Berlin - The head of Israel’s primary Holocaust survivors advocacy association blasted the Associated Press on Wednesday over reports that the wire service had collaborated with Nazi Germany’s propaganda apparatus in the years leading up the the Second World War.
“The evidence that an American news agency fully cooperated with Nazi Germany – in order to be able to report from there – effectively serving the Nazi propaganda machine, is devastating and reprehensible,” Colette Avital, chairwoman of the Center of Organizations of Holocaust Survivors in Israel, told The Jerusalem Post.
“This explains the flow of slanted and partial information printed in the American news media during the war,” the former diplomat and legislator said, calling the AP’s current reporting into question.
“If AP was willing to ‘pay the price’ then, one can justifiably wonder at the accuracy and objectivity of its reporting in subsequent years.”
The Guardian on Wednesday cited archival material unearthed by a German historian who asserted that the wire service had provided US newspapers with news items produced and culled by the Nazi propaganda ministry.
AP was the only western news agency allowed to operate in Germany during Adolf Hitler’s era. The agency continued its operations in Germany until the US entered World War II in 1941.
Harriet Scharnberg, a historian at Halle’s Martin-Luther-University, explained in an article published in the academic journal Studies in Contemporary History, that AP was allowed to continue operating in Germany while other agencies were shut down because it agreed to cooperate with the Nazi regime.

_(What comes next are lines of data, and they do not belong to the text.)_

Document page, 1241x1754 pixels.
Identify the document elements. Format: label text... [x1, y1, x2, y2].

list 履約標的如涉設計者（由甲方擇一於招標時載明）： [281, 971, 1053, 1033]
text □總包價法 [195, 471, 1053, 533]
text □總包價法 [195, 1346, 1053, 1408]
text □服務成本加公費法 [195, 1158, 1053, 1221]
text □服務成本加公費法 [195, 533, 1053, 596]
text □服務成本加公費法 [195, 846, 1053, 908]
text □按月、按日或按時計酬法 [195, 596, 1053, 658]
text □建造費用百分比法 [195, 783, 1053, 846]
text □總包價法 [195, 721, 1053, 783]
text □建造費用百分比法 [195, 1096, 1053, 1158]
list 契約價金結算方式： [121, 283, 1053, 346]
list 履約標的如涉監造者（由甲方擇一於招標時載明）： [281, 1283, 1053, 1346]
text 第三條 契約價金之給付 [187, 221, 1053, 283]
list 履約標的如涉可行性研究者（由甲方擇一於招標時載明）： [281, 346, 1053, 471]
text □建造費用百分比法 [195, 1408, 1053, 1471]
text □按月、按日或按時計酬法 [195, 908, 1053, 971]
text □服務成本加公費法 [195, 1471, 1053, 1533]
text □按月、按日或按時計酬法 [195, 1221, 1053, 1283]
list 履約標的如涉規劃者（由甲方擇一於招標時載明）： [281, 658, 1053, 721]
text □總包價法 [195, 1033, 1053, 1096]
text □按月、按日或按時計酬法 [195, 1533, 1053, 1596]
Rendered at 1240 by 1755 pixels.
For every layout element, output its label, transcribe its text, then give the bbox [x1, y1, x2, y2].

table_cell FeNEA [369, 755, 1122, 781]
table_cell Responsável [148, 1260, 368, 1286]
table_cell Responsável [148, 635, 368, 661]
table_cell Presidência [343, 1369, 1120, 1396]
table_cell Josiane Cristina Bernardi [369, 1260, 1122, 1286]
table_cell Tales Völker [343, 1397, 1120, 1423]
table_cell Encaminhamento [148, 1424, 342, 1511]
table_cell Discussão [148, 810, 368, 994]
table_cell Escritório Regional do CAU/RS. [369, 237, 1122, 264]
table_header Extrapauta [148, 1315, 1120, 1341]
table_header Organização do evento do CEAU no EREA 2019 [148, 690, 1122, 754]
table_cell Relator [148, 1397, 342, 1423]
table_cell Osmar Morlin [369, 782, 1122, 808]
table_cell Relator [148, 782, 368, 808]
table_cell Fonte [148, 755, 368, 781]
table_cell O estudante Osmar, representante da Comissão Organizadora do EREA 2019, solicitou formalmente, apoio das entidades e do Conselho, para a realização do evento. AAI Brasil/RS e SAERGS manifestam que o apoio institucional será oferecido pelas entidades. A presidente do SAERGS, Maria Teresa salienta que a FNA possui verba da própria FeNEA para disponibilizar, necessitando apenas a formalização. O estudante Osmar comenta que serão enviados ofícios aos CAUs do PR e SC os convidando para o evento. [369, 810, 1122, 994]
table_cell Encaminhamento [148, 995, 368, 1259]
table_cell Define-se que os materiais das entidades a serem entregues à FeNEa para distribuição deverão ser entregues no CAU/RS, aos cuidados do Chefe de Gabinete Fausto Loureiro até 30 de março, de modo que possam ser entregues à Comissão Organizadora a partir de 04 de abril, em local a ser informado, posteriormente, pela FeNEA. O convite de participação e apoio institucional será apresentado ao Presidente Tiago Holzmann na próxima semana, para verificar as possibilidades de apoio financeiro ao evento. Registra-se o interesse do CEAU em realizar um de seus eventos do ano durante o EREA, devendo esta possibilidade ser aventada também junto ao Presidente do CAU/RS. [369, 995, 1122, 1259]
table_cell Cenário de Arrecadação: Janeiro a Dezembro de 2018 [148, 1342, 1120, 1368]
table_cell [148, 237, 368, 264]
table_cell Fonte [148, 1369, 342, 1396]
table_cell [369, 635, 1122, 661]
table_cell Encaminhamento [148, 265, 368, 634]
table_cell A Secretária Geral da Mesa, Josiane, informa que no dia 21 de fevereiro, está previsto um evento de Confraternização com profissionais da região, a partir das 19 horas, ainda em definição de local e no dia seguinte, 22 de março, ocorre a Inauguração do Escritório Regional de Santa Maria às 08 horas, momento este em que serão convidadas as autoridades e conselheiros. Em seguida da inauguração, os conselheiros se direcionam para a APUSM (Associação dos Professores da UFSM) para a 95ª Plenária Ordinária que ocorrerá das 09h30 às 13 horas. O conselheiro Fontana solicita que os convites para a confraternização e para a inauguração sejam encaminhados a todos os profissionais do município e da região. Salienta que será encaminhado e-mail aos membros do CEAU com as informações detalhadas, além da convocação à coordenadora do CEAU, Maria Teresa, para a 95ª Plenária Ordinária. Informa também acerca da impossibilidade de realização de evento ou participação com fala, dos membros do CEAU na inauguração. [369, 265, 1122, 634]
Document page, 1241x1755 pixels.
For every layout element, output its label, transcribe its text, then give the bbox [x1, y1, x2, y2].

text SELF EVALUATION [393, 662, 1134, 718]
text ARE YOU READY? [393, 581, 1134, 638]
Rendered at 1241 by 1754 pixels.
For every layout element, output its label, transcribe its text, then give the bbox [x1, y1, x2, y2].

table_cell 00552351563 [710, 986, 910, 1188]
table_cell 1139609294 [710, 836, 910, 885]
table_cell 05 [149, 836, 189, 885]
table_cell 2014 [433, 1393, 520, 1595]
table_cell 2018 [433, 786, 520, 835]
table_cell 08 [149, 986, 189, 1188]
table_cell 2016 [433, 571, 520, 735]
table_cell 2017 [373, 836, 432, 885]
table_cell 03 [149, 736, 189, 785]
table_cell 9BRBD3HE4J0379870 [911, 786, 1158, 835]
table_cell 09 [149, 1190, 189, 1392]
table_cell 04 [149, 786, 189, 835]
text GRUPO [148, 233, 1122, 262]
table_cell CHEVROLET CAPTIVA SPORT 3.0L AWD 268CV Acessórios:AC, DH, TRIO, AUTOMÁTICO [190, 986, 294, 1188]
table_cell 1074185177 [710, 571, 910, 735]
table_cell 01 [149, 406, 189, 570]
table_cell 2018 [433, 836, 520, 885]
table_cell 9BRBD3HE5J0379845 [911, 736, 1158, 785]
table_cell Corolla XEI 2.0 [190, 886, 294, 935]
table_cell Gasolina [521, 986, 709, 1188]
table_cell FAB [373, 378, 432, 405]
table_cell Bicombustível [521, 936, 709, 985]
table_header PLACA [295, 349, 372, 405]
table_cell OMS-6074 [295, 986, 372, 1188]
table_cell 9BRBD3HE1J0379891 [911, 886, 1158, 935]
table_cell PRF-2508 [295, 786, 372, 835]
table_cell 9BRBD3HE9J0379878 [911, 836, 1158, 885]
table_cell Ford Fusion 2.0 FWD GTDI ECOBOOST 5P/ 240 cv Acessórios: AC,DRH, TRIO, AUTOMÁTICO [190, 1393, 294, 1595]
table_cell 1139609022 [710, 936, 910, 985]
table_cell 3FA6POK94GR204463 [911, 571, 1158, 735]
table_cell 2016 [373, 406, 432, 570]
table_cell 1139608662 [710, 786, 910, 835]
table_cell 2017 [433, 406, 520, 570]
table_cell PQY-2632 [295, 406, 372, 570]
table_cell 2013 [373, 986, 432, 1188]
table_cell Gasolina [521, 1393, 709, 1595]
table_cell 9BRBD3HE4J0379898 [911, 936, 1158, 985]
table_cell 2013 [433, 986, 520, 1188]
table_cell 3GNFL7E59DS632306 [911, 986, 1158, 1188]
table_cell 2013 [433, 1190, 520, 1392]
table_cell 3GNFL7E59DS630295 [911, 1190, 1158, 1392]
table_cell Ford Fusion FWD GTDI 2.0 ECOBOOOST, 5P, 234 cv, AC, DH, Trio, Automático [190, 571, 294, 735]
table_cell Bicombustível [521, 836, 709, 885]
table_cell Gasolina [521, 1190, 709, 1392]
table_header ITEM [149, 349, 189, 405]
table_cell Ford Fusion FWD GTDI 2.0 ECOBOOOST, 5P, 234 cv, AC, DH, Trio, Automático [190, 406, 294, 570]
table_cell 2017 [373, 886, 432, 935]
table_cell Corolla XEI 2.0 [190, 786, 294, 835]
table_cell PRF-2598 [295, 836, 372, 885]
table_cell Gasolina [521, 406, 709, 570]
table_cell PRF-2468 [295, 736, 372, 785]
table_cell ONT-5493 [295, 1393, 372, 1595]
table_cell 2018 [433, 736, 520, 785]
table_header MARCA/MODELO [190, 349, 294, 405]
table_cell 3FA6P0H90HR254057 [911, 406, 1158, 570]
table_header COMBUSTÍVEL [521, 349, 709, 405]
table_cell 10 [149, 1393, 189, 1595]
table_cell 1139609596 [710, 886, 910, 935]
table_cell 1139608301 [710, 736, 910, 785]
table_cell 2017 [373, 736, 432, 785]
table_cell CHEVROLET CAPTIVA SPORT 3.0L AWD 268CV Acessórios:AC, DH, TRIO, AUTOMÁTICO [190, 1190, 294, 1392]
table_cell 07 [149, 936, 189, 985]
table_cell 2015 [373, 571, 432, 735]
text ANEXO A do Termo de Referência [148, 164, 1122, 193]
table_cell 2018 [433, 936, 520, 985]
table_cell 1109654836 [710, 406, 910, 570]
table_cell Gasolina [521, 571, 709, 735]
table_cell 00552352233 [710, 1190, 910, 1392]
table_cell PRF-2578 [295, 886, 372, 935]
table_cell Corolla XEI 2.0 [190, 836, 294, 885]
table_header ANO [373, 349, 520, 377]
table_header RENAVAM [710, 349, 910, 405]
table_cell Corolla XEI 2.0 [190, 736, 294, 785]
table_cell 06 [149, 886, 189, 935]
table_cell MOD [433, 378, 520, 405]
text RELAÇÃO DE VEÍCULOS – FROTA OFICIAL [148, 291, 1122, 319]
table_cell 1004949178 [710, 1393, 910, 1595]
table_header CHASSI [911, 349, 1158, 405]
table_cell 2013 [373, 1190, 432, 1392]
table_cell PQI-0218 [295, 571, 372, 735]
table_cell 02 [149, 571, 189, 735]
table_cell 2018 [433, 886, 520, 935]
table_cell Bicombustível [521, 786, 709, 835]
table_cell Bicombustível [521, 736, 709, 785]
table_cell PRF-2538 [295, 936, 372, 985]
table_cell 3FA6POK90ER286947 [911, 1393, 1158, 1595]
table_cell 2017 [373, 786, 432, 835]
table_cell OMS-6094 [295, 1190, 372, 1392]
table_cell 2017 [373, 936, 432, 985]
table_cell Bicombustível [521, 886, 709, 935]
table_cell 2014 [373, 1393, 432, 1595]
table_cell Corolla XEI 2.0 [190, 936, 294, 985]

The American agency agreed to abide by the “Editor’s Law,” refraining from publishing news items “calculated to weaken the strength of the Reich abroad or at home,” according to Scharnberg. It also hired reporters who worked for the Nazi propaganda division in order to adhere to the law.
The paper also claims that AP allowed the Nazis to use its photo archives in producing its anti-Semitic propaganda materials.
Scharnberg claims that, through its cooperation, the Associated Press enabled the Nazis to “portray a war of extermination as a conventional war.”
She describes as evidence the Nazi invasion of Lviv, Ukraine, in which German forces carried out revenge pogroms against Jews in order to avenge mass killings of soldiers by Soviet forces. AP distributed to the American press pictures, selected at Hitler’s request, solely showing the Soviet troops’ victims.
“Instead of printing pictures of the days-long Lviv pogroms with its thousands of Jewish victims, the American press was only supplied with photographs showing the victims of the Soviet police and ‘brute’ Red Army war criminals,” Scharnberg told the Guardian.
“To that extent it is fair to say that these pictures played their part in disguising the true character of the war led by the Germans”, said the historian. “Which events were made visible and which remained invisible in AP’s supply of pictures followed German interests and the German narrative of the war.”
“More than 70 years after the end of the Holocaust, we are still learning about this appalling period in history,” said Karen Pollock, chief executive of Britain’s Holocaust Educational Trust .
“The opening of these important historical archives will help to shed light on the post-Holocaust issues faced by survivors, as well as allowing us to read what was likely to be the first written account many survivors gave of their experiences - no doubt they will prove to be essential academic and educational resources.”
In response, AP rejected the claims that it had deliberately collaborated with the Nazis, but said it was reviewing the documents.
“An accurate characterization is that the AP and other foreign news organizations were subjected to intense pressure from the Nazi regime from the year of Hitler’s coming to power in 1932 until the AP’s expulsion from Germany in 1941. AP management resisted the pressure while working to gather accurate, vital and objective news in a dark and dangerous time,” the agency told the Guardian.
The AP and other western outlets have come under criticism in pro-Israel circles following a 2014 essay by former journalist Matti Friedman accusing many in the media of noncritical coverage of the Arab-Israeli conflict presenting “nearly no real analysis of Palestinian society or ideologies, profiles of armed Palestinian groups, or investigation of Palestinian government.”
Friedman recalled having himself deleted information from stories in response to Hamas threats against one of his colleagues in the Gaza Strip.
At the time, the AP responded harshly to Friedman’s tell-all account and especially to his contention that its editors suppressed a story on an offered West Bank pullout by then-prime minister Ehud Olmert. AP said its former employee’s accusations were “demonstrably false, as AP ran stories about it in the weeks after it was supposedly made.”
However, soon after, Mark Lavie, another former AP reporter, came forward, writing on his blog that he was the author of the piece in question and that “AP suppressed a world-changing story for no acceptable reason,” and that “it fit a pattern, described by Matti, of accepting the Palestinian narrative as truth and branding the Israelis as oppressors.”
Speaking before a panel in Jerusalem earlier this year, AP bureau chief Josef Federman asserted that Israel’s increasingly hostile condemnations of the foreign press are beginning to cross a line.
Such complaints “have begun to border on incitement against the foreign media,” Federman asserted, referencing criticism of coverage of recent terrorist attacks around the country, including the Government Press Office’s threat to revoke CBS’s press credentials over a controversial headline.